The default_s3_location sets the default S3 path where EMR Studio stores workspace files and notebook outputs. Provide a path that includes a prefix, for example "s3://my-bucket/studio-workspaces". The S3 bucket should block public access and use server-side encryption. The full example creates a suitable bucket:
module "s3_bucket" {
  source  = "terraform-aws-modules/s3-bucket/aws"
  version = "~> 5.0"

  bucket_prefix = "${local.name}-"
  force_destroy = true

  attach_deny_insecure_transport_policy = true
  attach_require_latest_tls_policy      = true

  block_public_acls       = true
  block_public_policy     = true
  ignore_public_acls      = true
  restrict_public_buckets = true

  server_side_encryption_configuration = {
    rule = {
      apply_server_side_encryption_by_default = {
        sse_algorithm = "AES256"
      }
    }
  }
}

Session mappings

Session mappings control which IAM Identity Center users or groups can access the studio and what permissions they have.
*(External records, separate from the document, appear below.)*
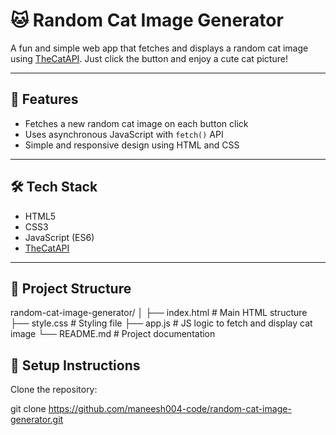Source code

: # 🐱 Random Cat Image Generator

A fun and simple web app that fetches and displays a random cat image using [TheCatAPI](https://thecatapi.com/). Just click the button and enjoy a cute cat picture!

---

## 🚀 Features
- Fetches a new random cat image on each button click
- Uses asynchronous JavaScript with `fetch()` API
- Simple and responsive design using HTML and CSS

---

## 🛠️ Tech Stack
- HTML5
- CSS3
- JavaScript (ES6)
- [TheCatAPI](https://thecatapi.com/)

---

## 📂 Project Structure

random-cat-image-generator/
│
├── index.html # Main HTML structure
├── style.css # Styling file
├── app.js # JS logic to fetch and display cat image
└── README.md # Project documentation

## 🔧 Setup Instructions

 Clone the repository:
 
   git clone https://github.com/maneesh004-code/random-cat-image-generator.git
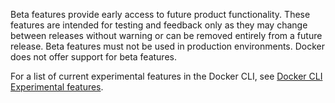 Beta features provide early access to future product functionality.
These features are intended for testing and feedback only as they may change
between releases without warning or can be removed entirely from a future
release. Beta features must not be used in production environments.
Docker does not offer support for beta features.

For a list of current experimental features in the Docker CLI, see [Docker CLI Experimental features](https://github.com/docker/cli/blob/master/experimental/README.md).
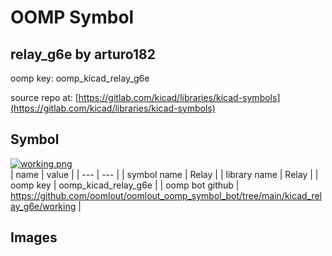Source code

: # OOMP Symbol  
## relay_g6e  by arturo182  
  
oomp key: oomp_kicad_relay_g6e  
  
source repo at: [https://gitlab.com/kicad/libraries/kicad-symbols](https://gitlab.com/kicad/libraries/kicad-symbols)  
## Symbol  
  
[![working.png](working_600.png)](working.png)  
| name | value | 
| --- | --- | 
| symbol name | Relay | 
| library name | Relay | 
| oomp key | oomp_kicad_relay_g6e | 
| oomp bot github | https://github.com/oomlout/oomlout_oomp_symbol_bot/tree/main/kicad_relay_g6e/working | 
## Images  
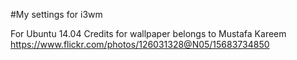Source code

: #My settings for i3wm

For Ubuntu 14.04
Credits for wallpaper belongs to Mustafa Kareem
https://www.flickr.com/photos/126031328@N05/15683734850
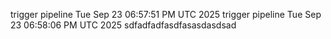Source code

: trigger pipeline Tue Sep 23 06:57:51 PM UTC 2025
trigger pipeline Tue Sep 23 06:58:06 PM UTC 2025
sdfadfadfasdfasasdasdsad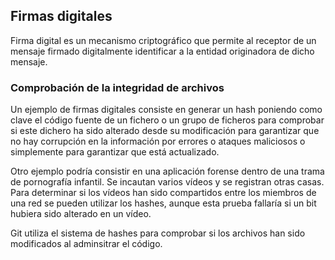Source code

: ## Firmas digitales
Firma digital es un mecanismo criptográfico que permite al receptor de un mensaje firmado digitalmente identificar a la entidad originadora de dicho mensaje.

### Comprobación de la integridad de archivos
Un ejemplo de firmas digitales consiste en generar un hash poniendo como clave el código fuente de un fichero o un grupo de ficheros para comprobar si este dichero ha sido alterado desde su modificación para garantizar que no hay corrupción en la información por errores o ataques maliciosos o simplemente para garantizar que está actualizado.

Otro ejemplo podría consistir en una aplicación forense dentro de una trama de pornografía infantil. Se incautan varios vídeos y se registran otras casas. Para determinar si los vídeos han sido compartidos entre los miembros de una red se pueden utilizar los hashes, aunque esta prueba fallaría si un bit hubiera sido alterado en un vídeo.

Git utiliza el sistema de hashes para comprobar si los archivos han sido modificados al adminsitrar el código.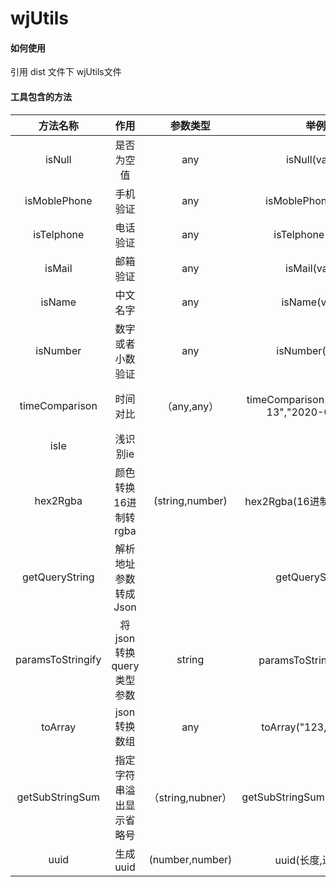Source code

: # wjUtils

#### 如何使用
引用 dist 文件下 wjUtils文件


#### 工具包含的方法

|     方法名称      |           作用           |    参数类型     |                   举例                    |            返回            |
| :---------------: | :----------------------: | :-------------: | :---------------------------------------: | :------------------------: |
|      isNull       |        是否为空值        |       any       |               isNull(value)               |          boolean           |
|   isMoblePhone    |         手机验证         |       any       |            isMoblePhone(value)            |          boolean           |
|    isTelphone     |         电话验证         |       any       |             isTelphone(value)             |          boolean           |
|      isMail       |         邮箱验证         |       any       |               isMail(value)               |          boolean           |
|      isName       |         中文名字         |       any       |               isName(value)               |          boolean           |
|     isNumber      |     数字或者小数验证     |       any       |              isNumber(value)              |          boolean           |
|  timeComparison   |         时间对比         |   （any,any）   | timeComparison("2020-02-13","2020-02-12") | boolean（true:第一个值大） |
|       isIe        |         浅识别ie         |                 |                                           |                            |
|     hex2Rgba      |   颜色转换16进制转rgba   | (string,number)  |        hex2Rgba(16进制颜色,透明度)        |       rgba(0,0,0,1)        |
|  getQueryString   |   解析地址参数转成Json   |                 |             getQueryString()              |           object           |
| paramsToStringify | 将json转换query类型参数  |     string      |      paramsToStringify(对象)      |           string           |
|      toArray      |       json转换数组       |       any       |           toArray("123,222,11")           |           array            |
|  getSubStringSum  | 指定字符串溢出显示省略号 |  （string,nubner）  |        getSubStringSum(“123154”,2)        |           string           |
|       uuid        |         生成uuid         | (number,number) |             uuid(长度,进制数)             |           string           |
Each mapping entry specifies an identity_type (USER or GROUP) and the corresponding identity_id from the IAM Identity Center identity store:
session_mappings = {
  admin_group = {
    identity_type = "GROUP"
    identity_id   = data.aws_identitystore_group.this.group_id
  }
  # Add additional user or group mappings as needed
}
Session mappings are only applicable when auth_mode = "SSO". They are ignored for IAM authentication mode.